Clone placements may also be viewed with the NCBI Clone Finder resource, which can be accessed from the Clone DB home page. While the individual clone record pages enable users to review the placement details for a specific clone in the context of other clones from the same library, Clone Finder allows users to search for and visualize placements of clones from different libraries that have been mapped to specific genomic regions. Users may perform Clone Finder searches based on genomic location or feature, such gene or transcript name, marker or SNP. Filters are available to restrict searches by DNA source, library, or vector type (Figure 11). In contrast to the placement displays provided in individual clone records, Clone Finder can simultaneously display the placements for clones from different libraries. The Clone Finder graphical display distinguishes concordant and discordant placements and includes assembly components and annotated genes in the selected region (Figure 12). The placement data is also displayed in a tabular format (Figure 13) and can be downloaded in Excel.

Figure 11.

Clone Finder search interface.
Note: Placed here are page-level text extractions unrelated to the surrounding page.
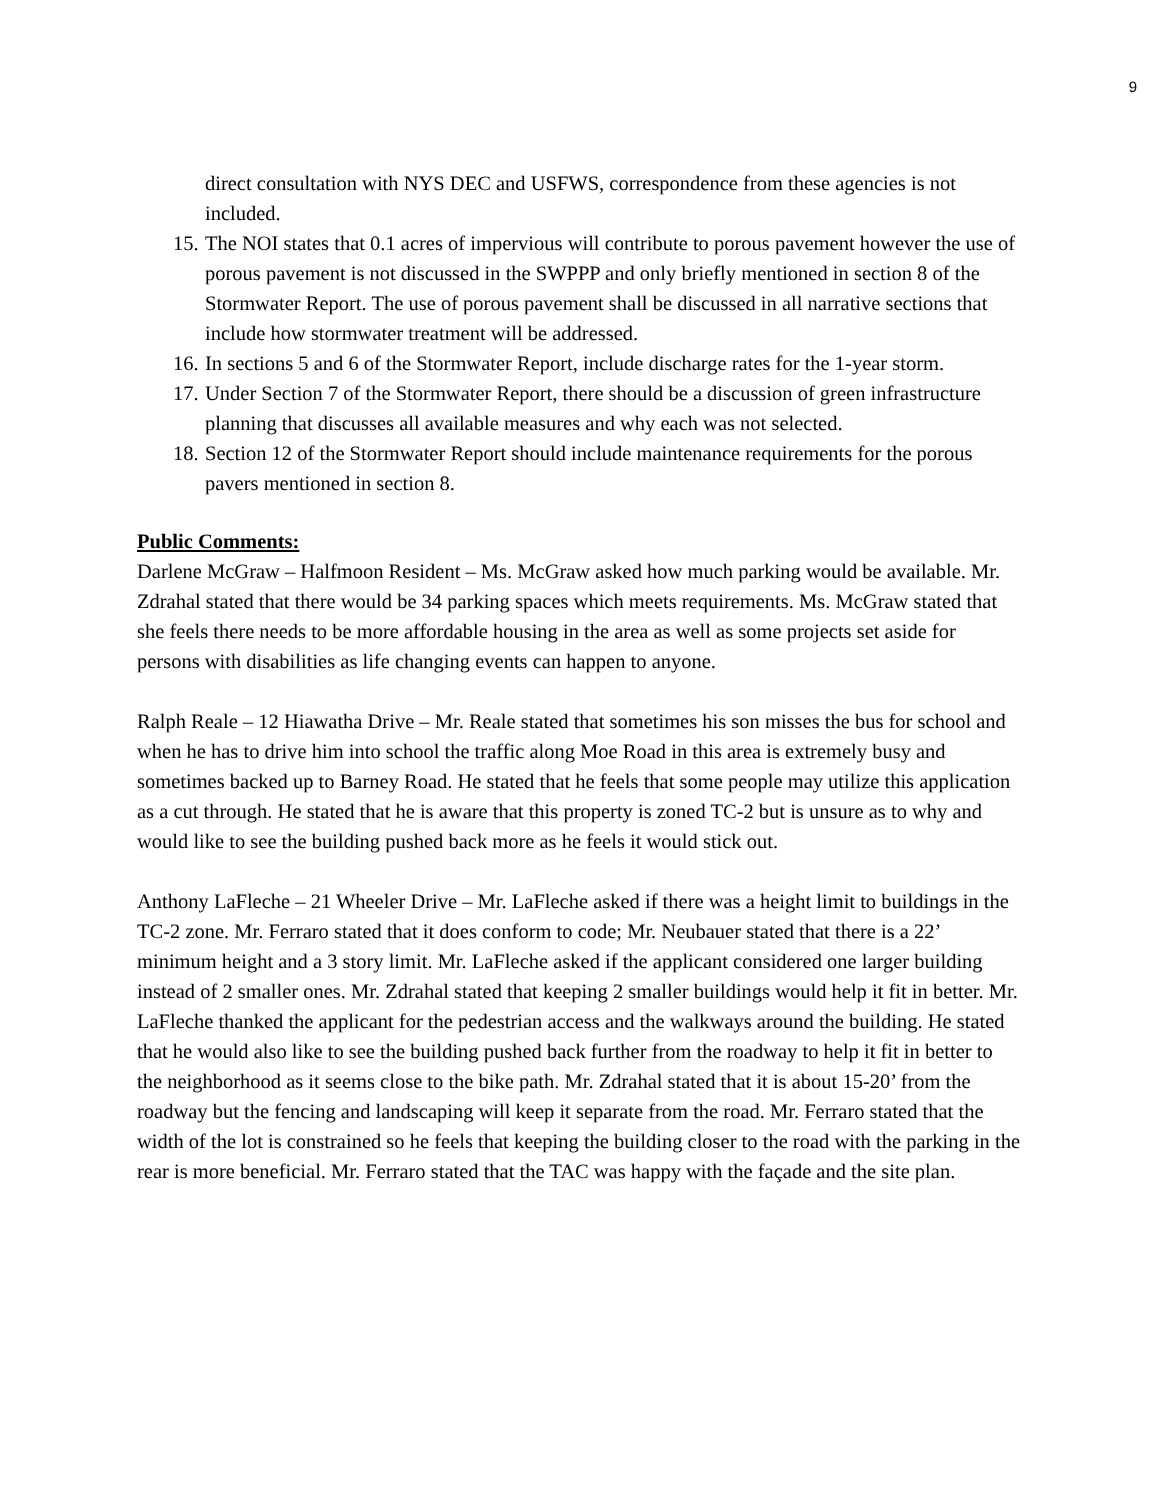9
direct consultation with NYS DEC and USFWS, correspondence from these agencies is not included.
15. The NOI states that 0.1 acres of impervious will contribute to porous pavement however the use of porous pavement is not discussed in the SWPPP and only briefly mentioned in section 8 of the Stormwater Report. The use of porous pavement shall be discussed in all narrative sections that include how stormwater treatment will be addressed.
16. In sections 5 and 6 of the Stormwater Report, include discharge rates for the 1-year storm.
17. Under Section 7 of the Stormwater Report, there should be a discussion of green infrastructure planning that discusses all available measures and why each was not selected.
18. Section 12 of the Stormwater Report should include maintenance requirements for the porous pavers mentioned in section 8.
Public Comments:
Darlene McGraw – Halfmoon Resident – Ms. McGraw asked how much parking would be available. Mr. Zdrahal stated that there would be 34 parking spaces which meets requirements. Ms. McGraw stated that she feels there needs to be more affordable housing in the area as well as some projects set aside for persons with disabilities as life changing events can happen to anyone.
Ralph Reale – 12 Hiawatha Drive – Mr. Reale stated that sometimes his son misses the bus for school and when he has to drive him into school the traffic along Moe Road in this area is extremely busy and sometimes backed up to Barney Road. He stated that he feels that some people may utilize this application as a cut through. He stated that he is aware that this property is zoned TC-2 but is unsure as to why and would like to see the building pushed back more as he feels it would stick out.
Anthony LaFleche – 21 Wheeler Drive – Mr. LaFleche asked if there was a height limit to buildings in the TC-2 zone. Mr. Ferraro stated that it does conform to code; Mr. Neubauer stated that there is a 22’ minimum height and a 3 story limit. Mr. LaFleche asked if the applicant considered one larger building instead of 2 smaller ones. Mr. Zdrahal stated that keeping 2 smaller buildings would help it fit in better. Mr. LaFleche thanked the applicant for the pedestrian access and the walkways around the building. He stated that he would also like to see the building pushed back further from the roadway to help it fit in better to the neighborhood as it seems close to the bike path. Mr. Zdrahal stated that it is about 15-20’ from the roadway but the fencing and landscaping will keep it separate from the road. Mr. Ferraro stated that the width of the lot is constrained so he feels that keeping the building closer to the road with the parking in the rear is more beneficial. Mr. Ferraro stated that the TAC was happy with the façade and the site plan.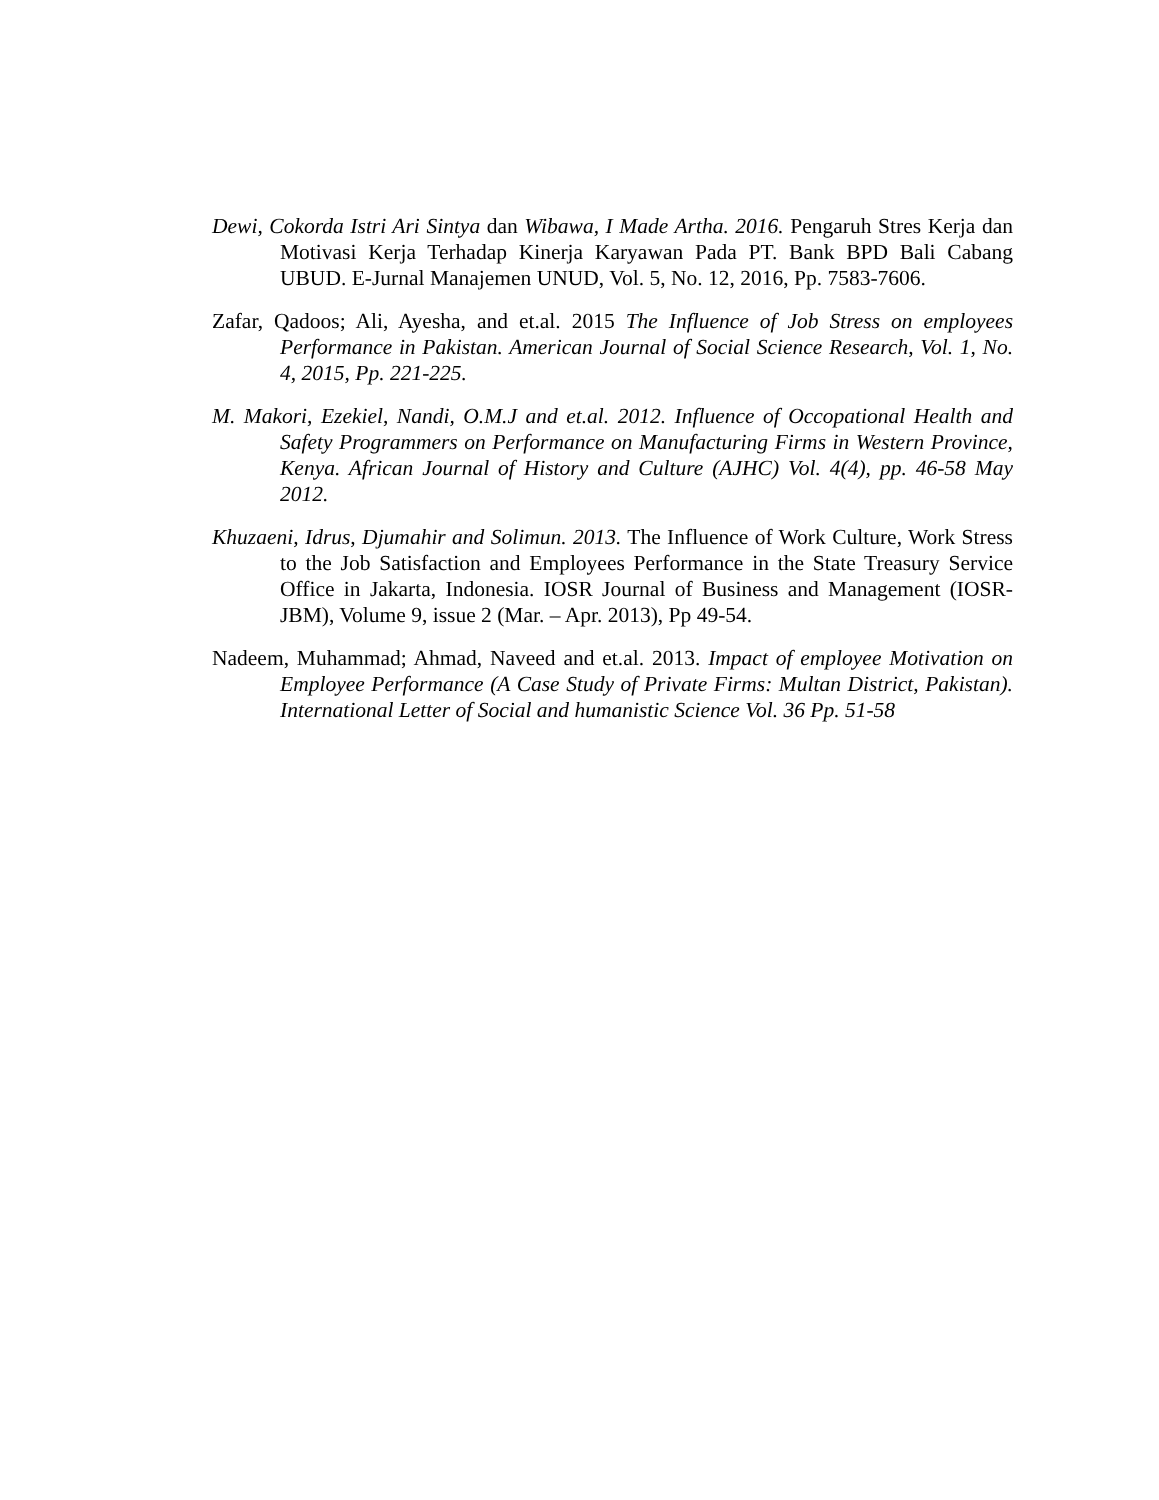Dewi, Cokorda Istri Ari Sintya dan Wibawa, I Made Artha. 2016. Pengaruh Stres Kerja dan Motivasi Kerja Terhadap Kinerja Karyawan Pada PT. Bank BPD Bali Cabang UBUD. E-Jurnal Manajemen UNUD, Vol. 5, No. 12, 2016, Pp. 7583-7606.
Zafar, Qadoos; Ali, Ayesha, and et.al. 2015 The Influence of Job Stress on employees Performance in Pakistan. American Journal of Social Science Research, Vol. 1, No. 4, 2015, Pp. 221-225.
M. Makori, Ezekiel, Nandi, O.M.J and et.al. 2012. Influence of Occopational Health and Safety Programmers on Performance on Manufacturing Firms in Western Province, Kenya. African Journal of History and Culture (AJHC) Vol. 4(4), pp. 46-58 May 2012.
Khuzaeni, Idrus, Djumahir and Solimun. 2013. The Influence of Work Culture, Work Stress to the Job Satisfaction and Employees Performance in the State Treasury Service Office in Jakarta, Indonesia. IOSR Journal of Business and Management (IOSR-JBM), Volume 9, issue 2 (Mar. – Apr. 2013), Pp 49-54.
Nadeem, Muhammad; Ahmad, Naveed and et.al. 2013. Impact of employee Motivation on Employee Performance (A Case Study of Private Firms: Multan District, Pakistan). International Letter of Social and humanistic Science Vol. 36 Pp. 51-58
A: Users may search for clone placements by chromosome coordinate or genomic feature. B: A number of filters allow users to restrict the display of placed clones.

Figure 12.

Screenshot of Clone Finder graphical display. A: Assembly scaffolds and components. B: Gene and transcript annotation. C, D: Clone placements from two different libraries are shown. Concordant placements are in green, discordant placements are red.

Figure 13.

Screenshot of Clone Finder tabular display. A: One of the rows has been expanded to show additional placement details.